Swap "pose description" for "pose entry" throughout the listing that follows, leaving all other text unchanged, and omit the pictures from your version.

Records from a dataset
------------------------

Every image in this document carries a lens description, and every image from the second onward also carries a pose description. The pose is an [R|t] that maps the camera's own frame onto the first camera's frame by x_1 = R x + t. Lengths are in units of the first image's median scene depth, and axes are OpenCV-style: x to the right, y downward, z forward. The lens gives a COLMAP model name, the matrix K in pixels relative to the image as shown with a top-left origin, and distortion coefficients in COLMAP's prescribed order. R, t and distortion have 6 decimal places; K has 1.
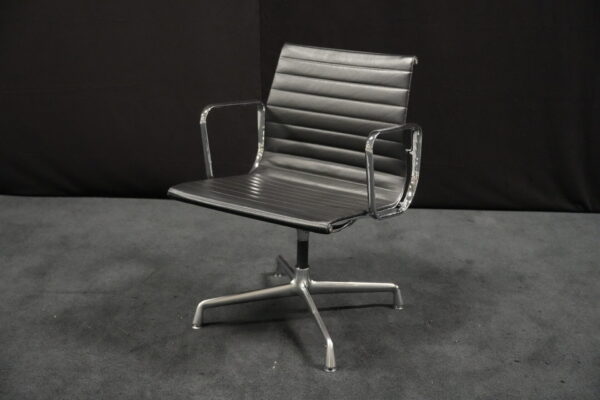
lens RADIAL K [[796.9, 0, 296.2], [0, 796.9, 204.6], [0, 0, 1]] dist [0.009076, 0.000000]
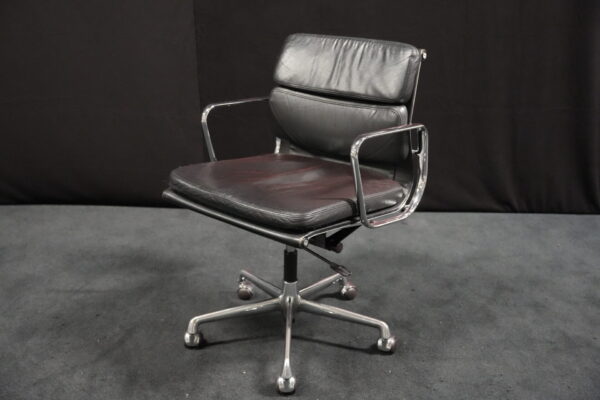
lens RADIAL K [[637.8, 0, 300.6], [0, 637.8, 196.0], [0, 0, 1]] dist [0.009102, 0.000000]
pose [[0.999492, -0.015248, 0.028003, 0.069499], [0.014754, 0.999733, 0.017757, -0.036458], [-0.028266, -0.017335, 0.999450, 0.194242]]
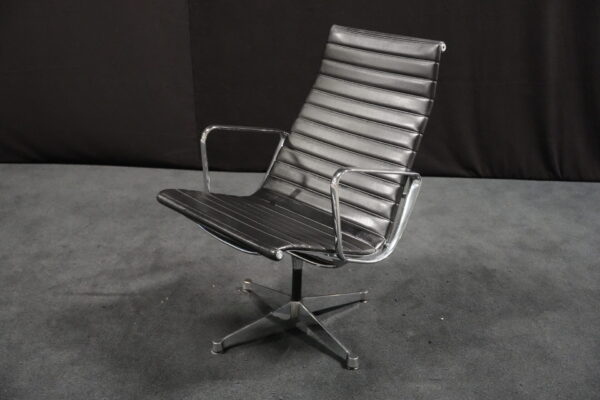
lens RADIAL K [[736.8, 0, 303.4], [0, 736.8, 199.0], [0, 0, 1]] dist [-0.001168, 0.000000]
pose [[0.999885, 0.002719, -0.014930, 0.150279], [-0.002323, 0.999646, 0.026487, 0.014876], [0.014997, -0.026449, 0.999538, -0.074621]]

------------------------

→ Answer to this problem
Every image in this document carries a lens description, and every image from the second onward also carries a pose entry. The pose is an [R|t] that maps the camera's own frame onto the first camera's frame by x_1 = R x + t. Lengths are in units of the first image's median scene depth, and axes are OpenCV-style: x to the right, y downward, z forward. The lens gives a COLMAP model name, the matrix K in pixels relative to the image as shown with a top-left origin, and distortion coefficients in COLMAP's prescribed order. R, t and distortion have 6 decimal places; K has 1.
lens RADIAL K [[796.9, 0, 296.2], [0, 796.9, 204.6], [0, 0, 1]] dist [0.009076, 0.000000]
lens RADIAL K [[637.8, 0, 300.6], [0, 637.8, 196.0], [0, 0, 1]] dist [0.009102, 0.000000]
pose [[0.999492, -0.015248, 0.028003, 0.069499], [0.014754, 0.999733, 0.017757, -0.036458], [-0.028266, -0.017335, 0.999450, 0.194242]]
lens RADIAL K [[736.8, 0, 303.4], [0, 736.8, 199.0], [0, 0, 1]] dist [-0.001168, 0.000000]
pose [[0.999885, 0.002719, -0.014930, 0.150279], [-0.002323, 0.999646, 0.026487, 0.014876], [0.014997, -0.026449, 0.999538, -0.074621]]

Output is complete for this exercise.